His research interests range from hagiography, the Christianisation of Eastern Europe and missionary history to manuscript studies. He is the author of two monographs and over twenty scholarly articles, including a new edition of the ‘Legend of Banduri’ (an anonymous Greek text rediscovered by the Benedictine scholar Anselmo Banduri), the Russian-Byzantine treaties and other important source texts. His most important publications include the book "A Forgotten Saint. Prince Volodymyr the Great between East and West" (Kyiv: Laurus, 2020), which deals with the role of the Kiev prince in the disputes between the Eastern and Western churches.
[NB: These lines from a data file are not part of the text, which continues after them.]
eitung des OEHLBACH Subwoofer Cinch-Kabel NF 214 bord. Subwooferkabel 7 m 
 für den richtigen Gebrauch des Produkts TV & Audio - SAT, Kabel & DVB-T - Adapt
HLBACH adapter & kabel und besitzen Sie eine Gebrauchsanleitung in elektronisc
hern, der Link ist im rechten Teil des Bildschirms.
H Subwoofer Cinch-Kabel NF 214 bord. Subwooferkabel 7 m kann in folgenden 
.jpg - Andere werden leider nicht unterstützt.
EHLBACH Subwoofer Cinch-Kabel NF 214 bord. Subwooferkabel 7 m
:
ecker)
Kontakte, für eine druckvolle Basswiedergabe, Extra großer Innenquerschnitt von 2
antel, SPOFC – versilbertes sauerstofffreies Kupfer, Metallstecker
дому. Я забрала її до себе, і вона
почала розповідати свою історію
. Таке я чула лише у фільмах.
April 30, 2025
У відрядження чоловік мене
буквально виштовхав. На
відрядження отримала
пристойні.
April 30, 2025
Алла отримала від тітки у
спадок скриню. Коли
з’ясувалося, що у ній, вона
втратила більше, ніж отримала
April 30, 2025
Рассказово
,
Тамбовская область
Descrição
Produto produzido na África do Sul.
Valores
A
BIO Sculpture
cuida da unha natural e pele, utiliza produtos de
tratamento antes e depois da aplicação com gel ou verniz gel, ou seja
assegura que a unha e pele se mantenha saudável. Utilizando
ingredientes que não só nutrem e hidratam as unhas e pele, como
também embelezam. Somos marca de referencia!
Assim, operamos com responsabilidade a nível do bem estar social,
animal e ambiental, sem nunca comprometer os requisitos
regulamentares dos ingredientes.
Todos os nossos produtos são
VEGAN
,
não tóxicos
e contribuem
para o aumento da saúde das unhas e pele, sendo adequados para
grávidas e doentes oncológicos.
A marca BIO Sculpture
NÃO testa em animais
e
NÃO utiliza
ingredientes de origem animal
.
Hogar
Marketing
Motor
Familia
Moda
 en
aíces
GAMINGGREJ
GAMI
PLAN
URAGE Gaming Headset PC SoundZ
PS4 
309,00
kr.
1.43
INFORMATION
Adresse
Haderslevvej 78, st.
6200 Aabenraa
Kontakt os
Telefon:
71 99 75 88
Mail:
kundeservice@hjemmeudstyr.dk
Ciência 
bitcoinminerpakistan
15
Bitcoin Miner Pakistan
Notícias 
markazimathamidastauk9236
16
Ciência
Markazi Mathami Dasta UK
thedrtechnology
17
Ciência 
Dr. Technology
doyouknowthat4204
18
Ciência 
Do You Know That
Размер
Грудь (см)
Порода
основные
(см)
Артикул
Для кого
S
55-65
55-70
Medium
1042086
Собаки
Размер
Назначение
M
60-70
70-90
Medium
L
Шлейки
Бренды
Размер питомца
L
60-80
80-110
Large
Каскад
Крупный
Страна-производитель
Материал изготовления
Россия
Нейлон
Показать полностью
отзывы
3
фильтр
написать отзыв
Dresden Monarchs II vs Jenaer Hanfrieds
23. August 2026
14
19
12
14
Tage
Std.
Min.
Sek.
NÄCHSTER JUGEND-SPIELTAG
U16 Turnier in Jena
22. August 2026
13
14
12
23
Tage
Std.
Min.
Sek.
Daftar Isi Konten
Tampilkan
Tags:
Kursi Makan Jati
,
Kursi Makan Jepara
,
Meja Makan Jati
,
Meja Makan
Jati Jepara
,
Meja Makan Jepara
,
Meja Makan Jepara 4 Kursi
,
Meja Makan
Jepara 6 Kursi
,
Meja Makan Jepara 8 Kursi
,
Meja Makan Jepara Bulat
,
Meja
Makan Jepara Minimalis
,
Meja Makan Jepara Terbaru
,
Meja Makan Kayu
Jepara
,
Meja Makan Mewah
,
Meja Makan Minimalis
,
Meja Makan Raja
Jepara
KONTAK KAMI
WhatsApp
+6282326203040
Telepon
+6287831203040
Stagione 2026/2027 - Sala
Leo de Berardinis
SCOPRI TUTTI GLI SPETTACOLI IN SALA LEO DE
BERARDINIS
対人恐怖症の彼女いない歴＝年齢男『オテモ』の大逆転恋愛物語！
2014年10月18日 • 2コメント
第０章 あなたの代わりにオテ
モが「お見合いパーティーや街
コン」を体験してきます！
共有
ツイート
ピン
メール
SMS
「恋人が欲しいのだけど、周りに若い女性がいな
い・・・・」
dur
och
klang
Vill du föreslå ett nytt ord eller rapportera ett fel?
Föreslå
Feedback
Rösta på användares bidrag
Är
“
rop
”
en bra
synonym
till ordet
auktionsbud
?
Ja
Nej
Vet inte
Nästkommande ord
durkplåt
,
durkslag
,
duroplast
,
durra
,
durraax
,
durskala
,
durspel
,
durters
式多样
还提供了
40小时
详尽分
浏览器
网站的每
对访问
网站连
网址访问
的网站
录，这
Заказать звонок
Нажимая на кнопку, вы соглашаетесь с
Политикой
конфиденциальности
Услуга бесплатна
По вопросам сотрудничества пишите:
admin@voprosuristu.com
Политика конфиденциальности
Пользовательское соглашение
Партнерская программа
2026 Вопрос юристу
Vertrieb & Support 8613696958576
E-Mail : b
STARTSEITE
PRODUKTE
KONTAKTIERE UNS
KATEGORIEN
Research on medieval conversion narratives between history and symbolism

At CERES, Fylypchuk is researching in particular the representation of missionary activities in the Middle Ages. He is investigating how the Christianization of Rus' was described in Latin sources and which narratives emerged from this. In doing so, he focuses both on the emergence and transmission of missionary stories and on the underlying structural and ideological concepts. He also analyzes the concrete practices of missionary work and the symbolic significance of missionary sites as metaphorical spaces. In addition, he is developing a prosopographical database that systematically records the first-person documents of missionaries and makes their personal experiences and social networks comprehensible.

His research stay at CERES will enable Fylypchuk to further contribute to interdisciplinary research into missions and religious borderlands and provide new impetus for the historiography of medieval missionary movements. The work provides valuable insights into the religious encounters between East and West and their influence on European history.